Hence, if \(X = \left( \begin{array}{c | c | c | c } x_0 \amp x_1 \amp \cdots \amp x_{m-1} \end{array} \right) \) and \(D = \diag{ \lambda_0, \lambda_1, \ldots, \lambda_{m-1} } \) then \(X^{-1} A X = D \text{.}\) In other words, if \(A \) has \(m \) linearly independent eigenvectors, then \(A\) is diagonalizable.

These insights are summarized in the following theorem:

Theorem 9.2.5.3.

A matrix \(A \in \Cmxm \) is diagonalizable if and only if it has \(m \) linearly independent eigenvectors.

Here are some classes of matrices that are diagonalizable:

Diagonal matrices.

If \(A \) is diagonal, then choosing \(X = I \) and \(A = D \) yields \(X^{-1} A X= D \text{.}\)
Hermitian matrices.

If \(A \) is Hermitian, then the spectral decomposition theorem tells us that there exists unitary matrix \(Q \) and diagonal matrix \(D \) such that \(A = Q D Q^H \text{.}\) Choosing \(X = Q \) yields \(X^{-1} A X= D \text{.}\)
Triangular matrices with distinct diagonal elements.

If \(U \) is upper triangular and has distinct diagonal elements, then by Homework 9.2.3.4 we know we can find an eigenvector associated with each diagonal element and by design those eigenvectors are linearly independent. Obviously, this can be extended to lower triangular matrices as well.

Homework 9.2.5.2.

Let \(A \in \Cmxm \) have distinct eigenvalues.

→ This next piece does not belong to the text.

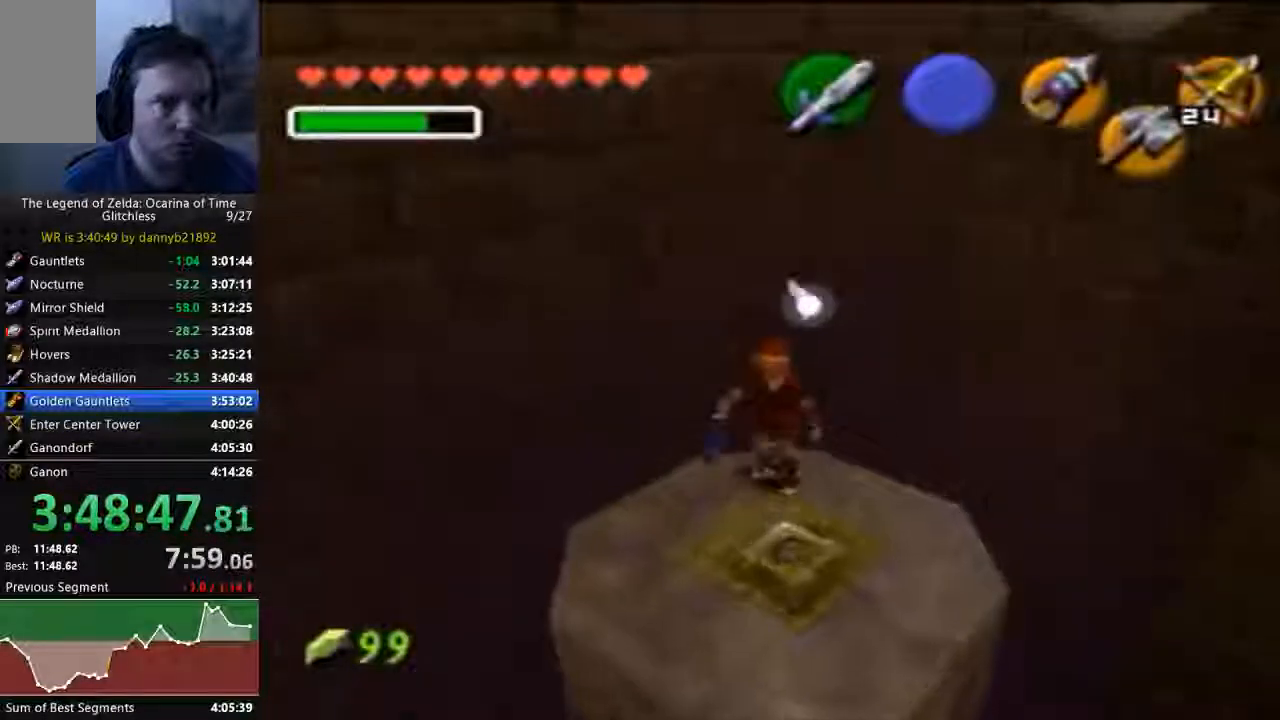
{"dt_ms": 500, "buttons": ["C_LEFT"], "left_stick": "down-right", "events": [[500, "left_stick", "down-right"]]}
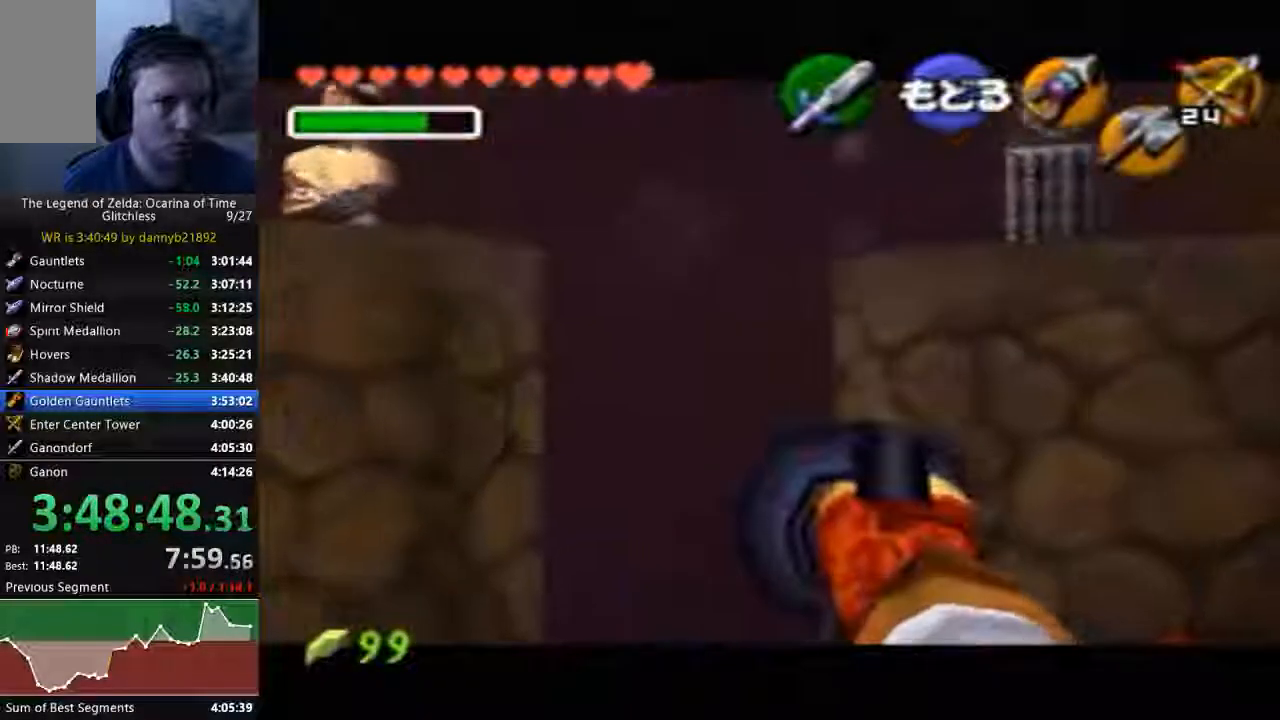
{"dt_ms": 500, "buttons": ["C_LEFT"], "left_stick": "center", "events": [[333, "left_stick", "center"]]}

ALWAYS/SOMETIMES/NEVER: \(A \) is diagonalizable.

Answer

ALWAYS

Now prove it!

Solution

Let \(A = Q U Q^H \) be the Schur decomposition of matrix \(A \text{.}\) Since \(U \) is upper triangular, and has the same eigenvalues as \(A \text{,}\) it has distinct entries along its diagonal. Hence, by our earlier observations, there exists a nonsingular matrix \(X \) such that \(X^{-1} U X = D \text{,}\) a diagonal matrix. Now,

\begin{equation*} X^{-1} Q^H A Q X = X^{-1} U X = D \end{equation*}

and hence \(Y = Q X \) is the nonsingular matrix that diagonalizes \(A \text{.}\)